Adélaïde Patrignani – Cité du Vatican  

L’annonce de ces arrestations a été fait ce mardi 14 janvier par le porte-parole iranien de la justice, lors d’une conférence de presse. «Une vaste enquête a été menée et des gens ont été arrêtés», a-t-il déclaré.  

Un peu plus tôt, le président iranien s’était exprimé à la télévision. «Tous ceux qui devraient être punis seront punis», a affirmé Hassan Rohani, précisant que «le système judiciaire doit former un tribunal spécial avec des juges de haut-rang et des douzaines d’experts». «Pour notre peuple, a-t-il ajouté, il est très important que tout fautif soit poursuivi en justice».

Du côté des Iraniens, la colère ne retombe pas.
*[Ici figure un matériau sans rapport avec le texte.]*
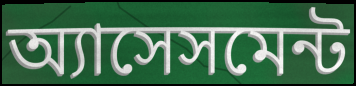
অ্যাসেসমেন্টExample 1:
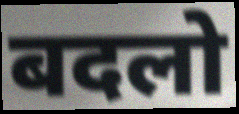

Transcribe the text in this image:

बदलो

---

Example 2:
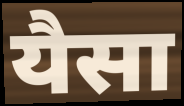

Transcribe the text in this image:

यैसा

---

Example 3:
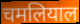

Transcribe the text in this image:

चमलियाल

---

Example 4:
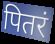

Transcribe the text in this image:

पितरं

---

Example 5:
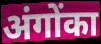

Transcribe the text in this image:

अंगोंकाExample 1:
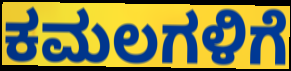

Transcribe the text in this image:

ಕಮಲಗಳಿಗೆ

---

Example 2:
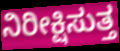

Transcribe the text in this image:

ನಿರೀಕ್ಷಿಸುತ್ತ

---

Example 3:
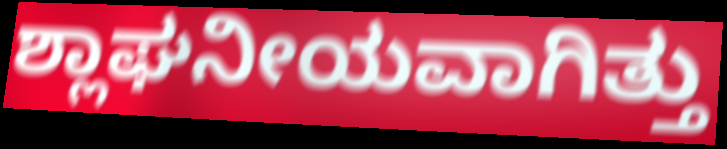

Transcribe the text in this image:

ಶ್ಲಾಘನೀಯವಾಗಿತ್ತು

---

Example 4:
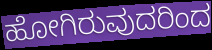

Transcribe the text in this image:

ಹೋಗಿರುವುದರಿಂದ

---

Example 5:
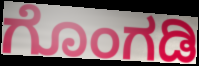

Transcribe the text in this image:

ಗೊಂಗಡಿ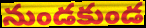
నుండకుండ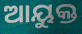
ଆୟୁକ୍ତ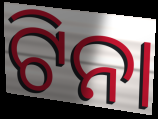
ଟିନା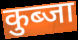
कुब्जा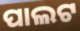
ପାଲଟ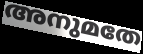
അനുമതേ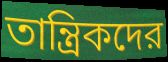
তান্ত্রিকদের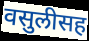
वसुलीसह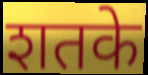
शतकेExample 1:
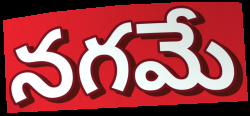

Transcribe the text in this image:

నగమే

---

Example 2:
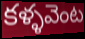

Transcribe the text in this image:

కళ్ళవెంట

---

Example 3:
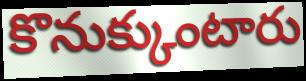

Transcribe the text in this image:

కొనుక్కుంటారు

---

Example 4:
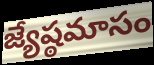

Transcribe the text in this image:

జ్యేష్ఠమాసం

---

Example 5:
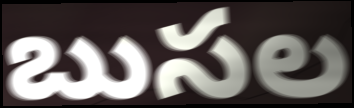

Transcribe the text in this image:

బుసల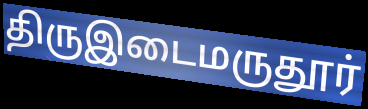
திருஇடைமருதூர்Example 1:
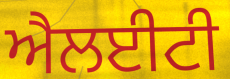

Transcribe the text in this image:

ਐਲਈਟੀ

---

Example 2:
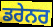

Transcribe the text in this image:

ਡਰੇਨਰ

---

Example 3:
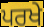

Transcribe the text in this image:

ਪਰਖੇ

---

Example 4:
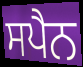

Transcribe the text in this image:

ਸਪੈਨ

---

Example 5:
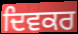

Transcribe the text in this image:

ਦਿਵਕਰ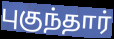
புகுந்தார்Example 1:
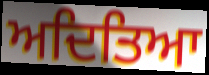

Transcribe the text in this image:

ਅਦਿਤਿਆ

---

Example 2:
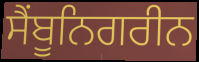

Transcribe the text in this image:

ਸੈਂਬੂਨਿਗਰੀਨ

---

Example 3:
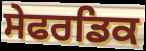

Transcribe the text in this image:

ਸੇਫਰਡਿਕ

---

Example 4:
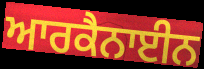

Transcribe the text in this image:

ਆਰਕੈਨਾਈਨ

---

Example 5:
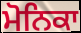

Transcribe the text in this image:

ਮੋਨਿਕਾ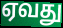
ஏவது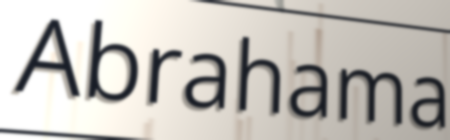
Abrahama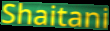
ShaitaniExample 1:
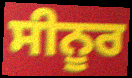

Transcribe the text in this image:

ਸੀਨੂਰ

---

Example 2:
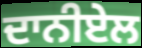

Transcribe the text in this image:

ਦਾਨੀਏਲ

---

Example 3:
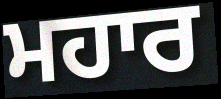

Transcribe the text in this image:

ਮਹਾਰ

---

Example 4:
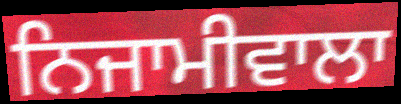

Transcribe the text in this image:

ਨਿਜਾਮੀਵਾਲਾ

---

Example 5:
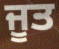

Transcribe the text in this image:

ਜੂਤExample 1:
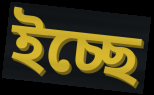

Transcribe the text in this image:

ইচ্ছে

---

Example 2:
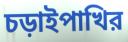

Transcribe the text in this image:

চড়াইপাখির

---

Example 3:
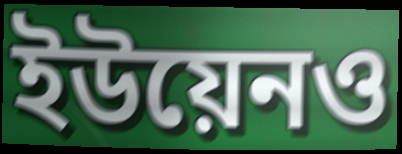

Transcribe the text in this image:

ইউয়েনও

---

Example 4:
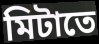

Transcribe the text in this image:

মিটাতে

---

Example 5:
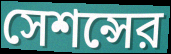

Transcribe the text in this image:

সেশন্সেরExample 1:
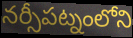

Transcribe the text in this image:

నర్సీపట్నంలోని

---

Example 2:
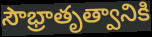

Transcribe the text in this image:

సౌభ్రాతృత్వానికి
L’annonce de la responsabilité des forces armées dans la catastrophe aérienne a provoqué une vague d’indignation. Une partie de la population accuse le gouvernement d’avoir menti, puisqu’au départ, celui-ci niait toute implication. Hier, des manifestations ont eu lieu dans plusieurs universités du pays à Téhéran, Ispahan et Sanandaj. Sur plusieurs vidéos postées sur Internet, des foules d’étudiants crient des slogans contre le régime, contre le clergé chiite, et demandent la démission du guide suprême. Des appels à d'autres rassemblements ont été lancés via les réseaux sociaux pour ces prochains jours. 

Parmi les victimes de ce crash se trouvaient en majorité des Iraniens et des Canadiens. Le Premier ministre canadien Justin Trudeau a assuré le 13 janvier que «justice sera faite». L’ensemble des pays touchés par le drame –soit le Canada, le Royaume-Uni, l’Ukraine, la Suède et l’Afghanistan-, ces pays continuent de faire pression pour que l’Iran mène une enquête transparente.